▶ Problem statement:
Return every line below word for word, unchanged, and leave the pictures out.

▶ Data section:
::::
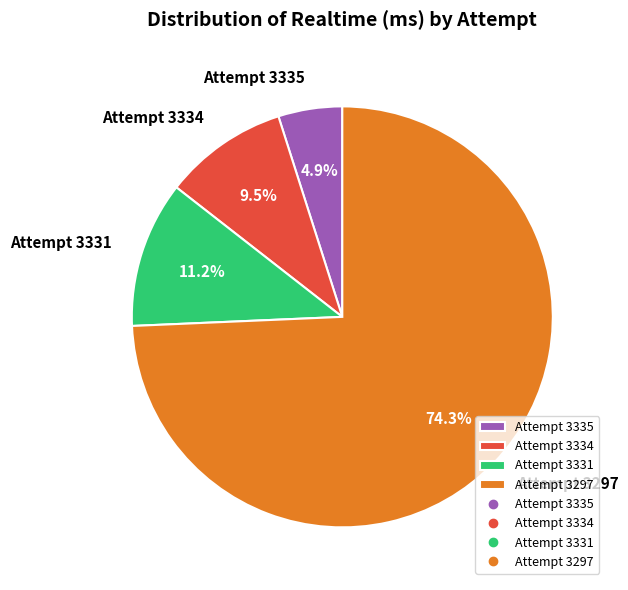

Does Attempt 3297 represent more than half of the total?

Yes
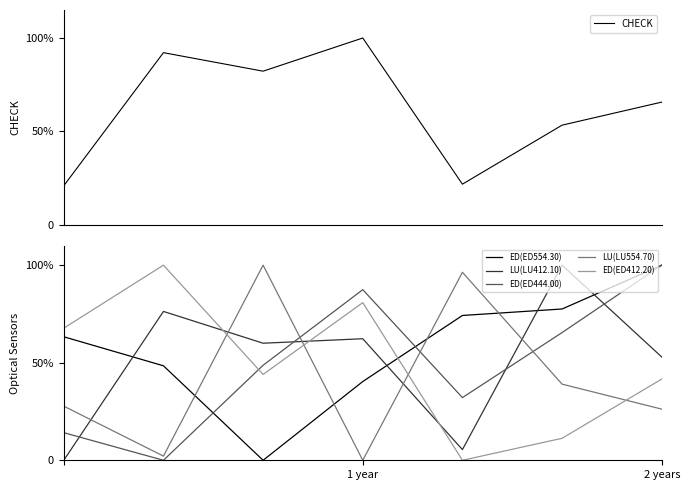

What is the difference between the LU(LU412.10) values at 1 year and 6?

52.9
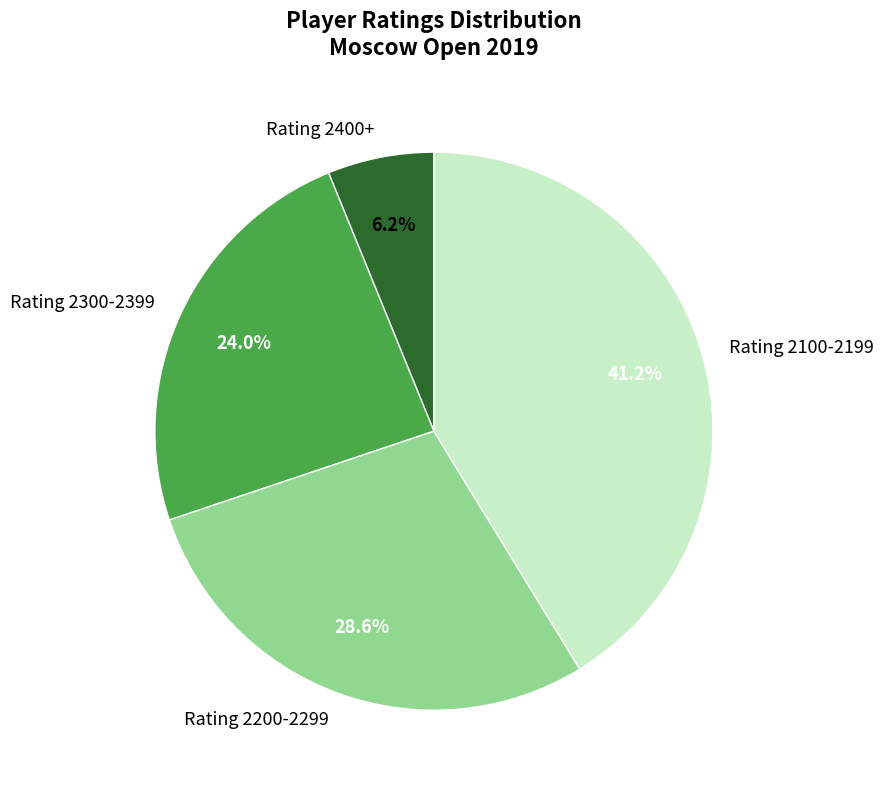

What is the largest slice in the pie chart?

Rating 2100-2199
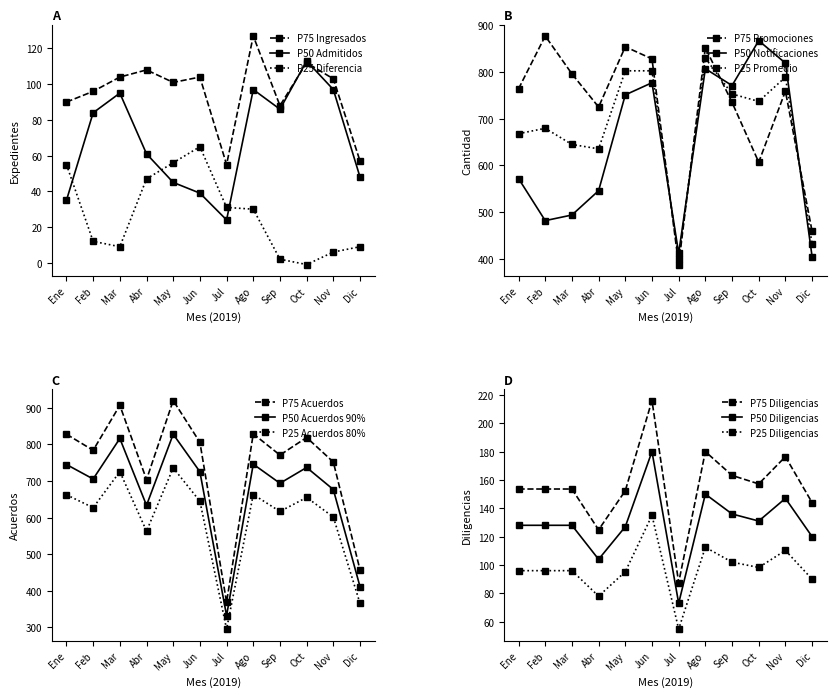

At which category is the sum across all series the highest?

Ago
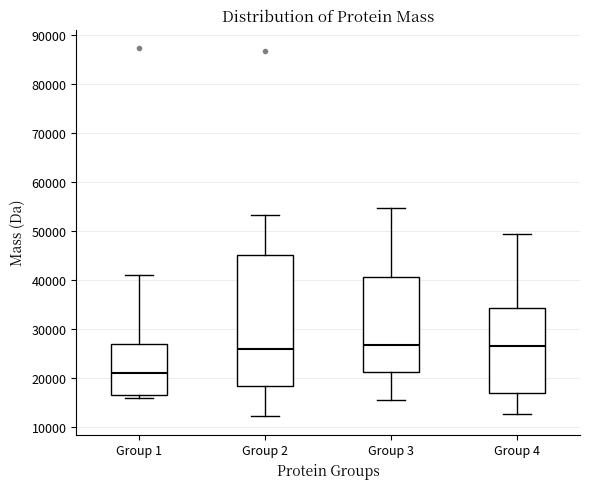

Reading left to right, read every box against the y-axis: the position of its median line, the range the box covers, and the ends of its whiskers. The values are not printed on the chart, so give them approximately, as read against the axis.

Group 1: median 21000, box 17000 to 27000, whiskers 16000 to 41000
Group 2: median 26000, box 18000 to 45000, whiskers 12000 to 53000
Group 3: median 27000, box 21000 to 40000, whiskers 15000 to 55000
Group 4: median 27000, box 17000 to 34000, whiskers 13000 to 49000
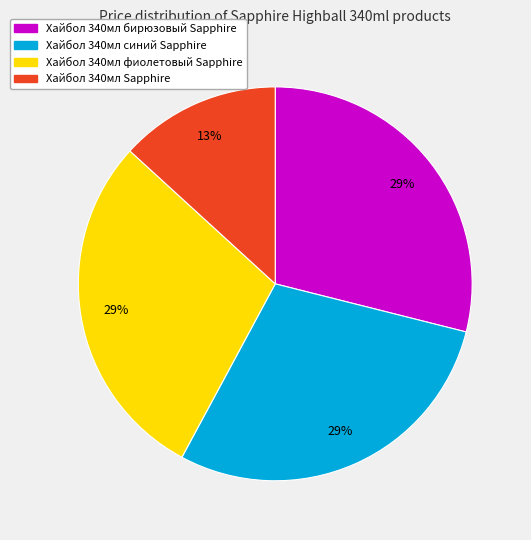

Count the number of slices in the pie.

4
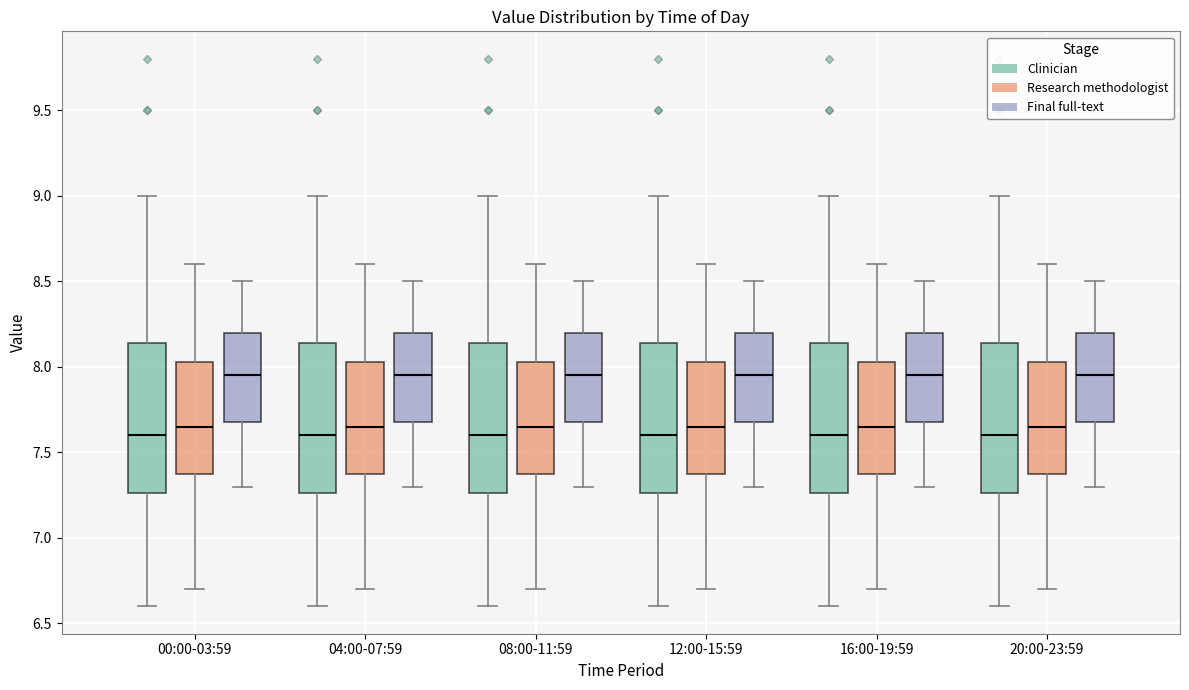

Reading left to right, read every box against the y-axis: the position of its median line, the range the box covers, and the ends of its whiskers. The values are not printed on the chart, so give them approximately, as read against the axis.

00:00-03:59 (Clinician): median 7.60, box 7.25 to 8.15, whiskers 6.60 to 9.00
00:00-03:59 (Research methodologist): median 7.65, box 7.40 to 8.05, whiskers 6.70 to 8.60
00:00-03:59 (Final full-text): median 7.95, box 7.70 to 8.20, whiskers 7.30 to 8.50
04:00-07:59 (Clinician): median 7.60, box 7.25 to 8.15, whiskers 6.60 to 9.00
04:00-07:59 (Research methodologist): median 7.65, box 7.40 to 8.05, whiskers 6.70 to 8.60
04:00-07:59 (Final full-text): median 7.95, box 7.70 to 8.20, whiskers 7.30 to 8.50
08:00-11:59 (Clinician): median 7.60, box 7.25 to 8.15, whiskers 6.60 to 9.00
08:00-11:59 (Research methodologist): median 7.65, box 7.40 to 8.05, whiskers 6.70 to 8.60
08:00-11:59 (Final full-text): median 7.95, box 7.70 to 8.20, whiskers 7.30 to 8.50
12:00-15:59 (Clinician): median 7.60, box 7.25 to 8.15, whiskers 6.60 to 9.00
12:00-15:59 (Research methodologist): median 7.65, box 7.40 to 8.05, whiskers 6.70 to 8.60
12:00-15:59 (Final full-text): median 7.95, box 7.70 to 8.20, whiskers 7.30 to 8.50
16:00-19:59 (Clinician): median 7.60, box 7.25 to 8.15, whiskers 6.60 to 9.00
16:00-19:59 (Research methodologist): median 7.65, box 7.40 to 8.05, whiskers 6.70 to 8.60
16:00-19:59 (Final full-text): median 7.95, box 7.70 to 8.20, whiskers 7.30 to 8.50
20:00-23:59 (Clinician): median 7.60, box 7.25 to 8.15, whiskers 6.60 to 9.00
20:00-23:59 (Research methodologist): median 7.65, box 7.40 to 8.05, whiskers 6.70 to 8.60
20:00-23:59 (Final full-text): median 7.95, box 7.70 to 8.20, whiskers 7.30 to 8.50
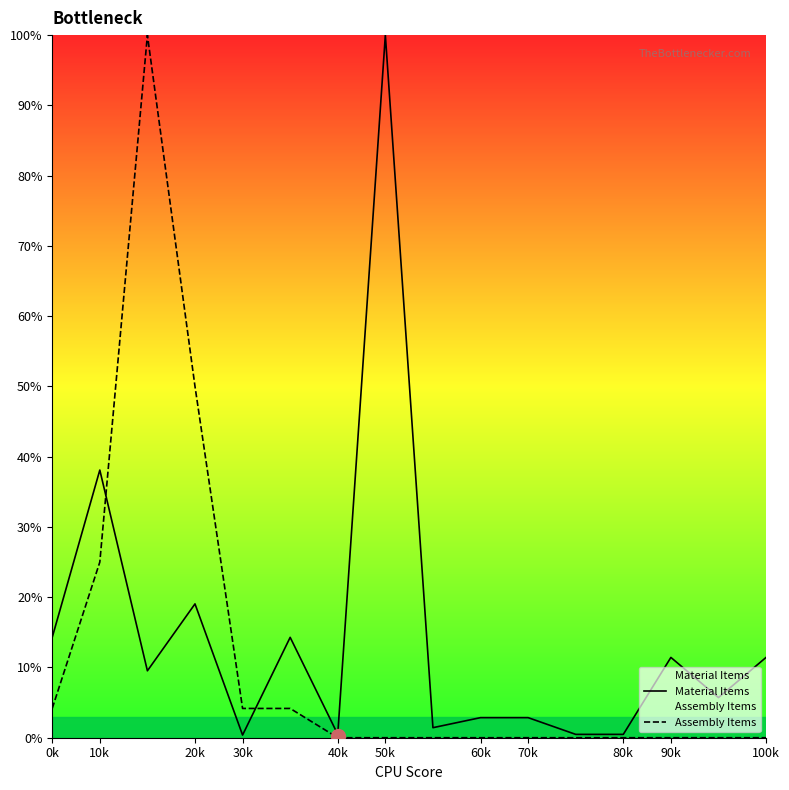

After their last crossing, which series has the higher values: Material Items or Assembly Items?

Material Items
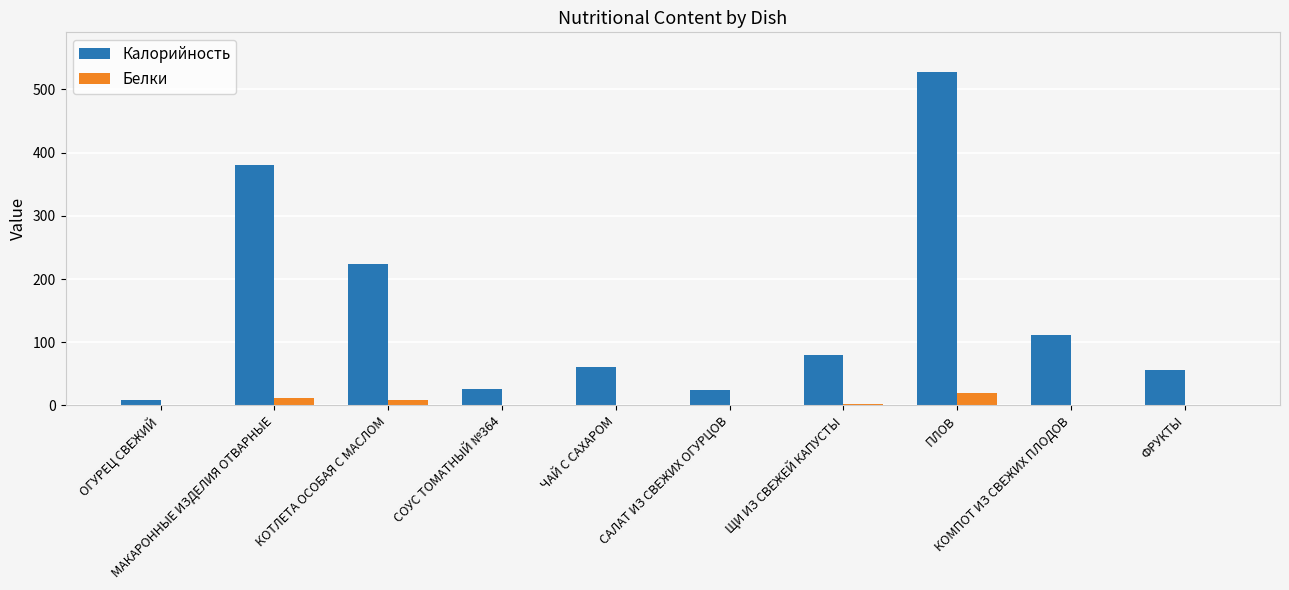

Which series has the largest total across all categories?

Калорийность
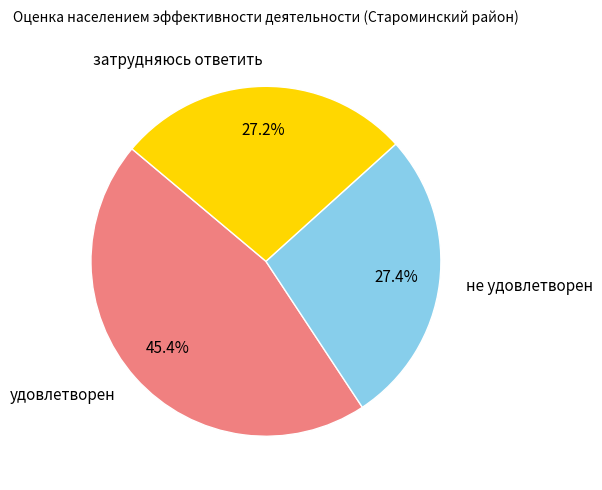

How many slices are in this pie chart?

3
::::
▶ Response area:
Does Attempt 3297 represent more than half of the total?

Yes

What is the difference between the LU(LU412.10) values at 1 year and 6?

52.9

What is the largest slice in the pie chart?

Rating 2100-2199

At which category is the sum across all series the highest?

Ago

Reading left to right, read every box against the y-axis: the position of its median line, the range the box covers, and the ends of its whiskers. The values are not printed on the chart, so give them approximately, as read against the axis.

Group 1: median 21000, box 17000 to 27000, whiskers 16000 to 41000
Group 2: median 26000, box 18000 to 45000, whiskers 12000 to 53000
Group 3: median 27000, box 21000 to 40000, whiskers 15000 to 55000
Group 4: median 27000, box 17000 to 34000, whiskers 13000 to 49000

Count the number of slices in the pie.

4

Reading left to right, read every box against the y-axis: the position of its median line, the range the box covers, and the ends of its whiskers. The values are not printed on the chart, so give them approximately, as read against the axis.

00:00-03:59 (Clinician): median 7.60, box 7.25 to 8.15, whiskers 6.60 to 9.00
00:00-03:59 (Research methodologist): median 7.65, box 7.40 to 8.05, whiskers 6.70 to 8.60
00:00-03:59 (Final full-text): median 7.95, box 7.70 to 8.20, whiskers 7.30 to 8.50
04:00-07:59 (Clinician): median 7.60, box 7.25 to 8.15, whiskers 6.60 to 9.00
04:00-07:59 (Research methodologist): median 7.65, box 7.40 to 8.05, whiskers 6.70 to 8.60
04:00-07:59 (Final full-text): median 7.95, box 7.70 to 8.20, whiskers 7.30 to 8.50
08:00-11:59 (Clinician): median 7.60, box 7.25 to 8.15, whiskers 6.60 to 9.00
08:00-11:59 (Research methodologist): median 7.65, box 7.40 to 8.05, whiskers 6.70 to 8.60
08:00-11:59 (Final full-text): median 7.95, box 7.70 to 8.20, whiskers 7.30 to 8.50
12:00-15:59 (Clinician): median 7.60, box 7.25 to 8.15, whiskers 6.60 to 9.00
12:00-15:59 (Research methodologist): median 7.65, box 7.40 to 8.05, whiskers 6.70 to 8.60
12:00-15:59 (Final full-text): median 7.95, box 7.70 to 8.20, whiskers 7.30 to 8.50
16:00-19:59 (Clinician): median 7.60, box 7.25 to 8.15, whiskers 6.60 to 9.00
16:00-19:59 (Research methodologist): median 7.65, box 7.40 to 8.05, whiskers 6.70 to 8.60
16:00-19:59 (Final full-text): median 7.95, box 7.70 to 8.20, whiskers 7.30 to 8.50
20:00-23:59 (Clinician): median 7.60, box 7.25 to 8.15, whiskers 6.60 to 9.00
20:00-23:59 (Research methodologist): median 7.65, box 7.40 to 8.05, whiskers 6.70 to 8.60
20:00-23:59 (Final full-text): median 7.95, box 7.70 to 8.20, whiskers 7.30 to 8.50

After their last crossing, which series has the higher values: Material Items or Assembly Items?

Material Items

Which series has the largest total across all categories?

Калорийность

How many slices are in this pie chart?

3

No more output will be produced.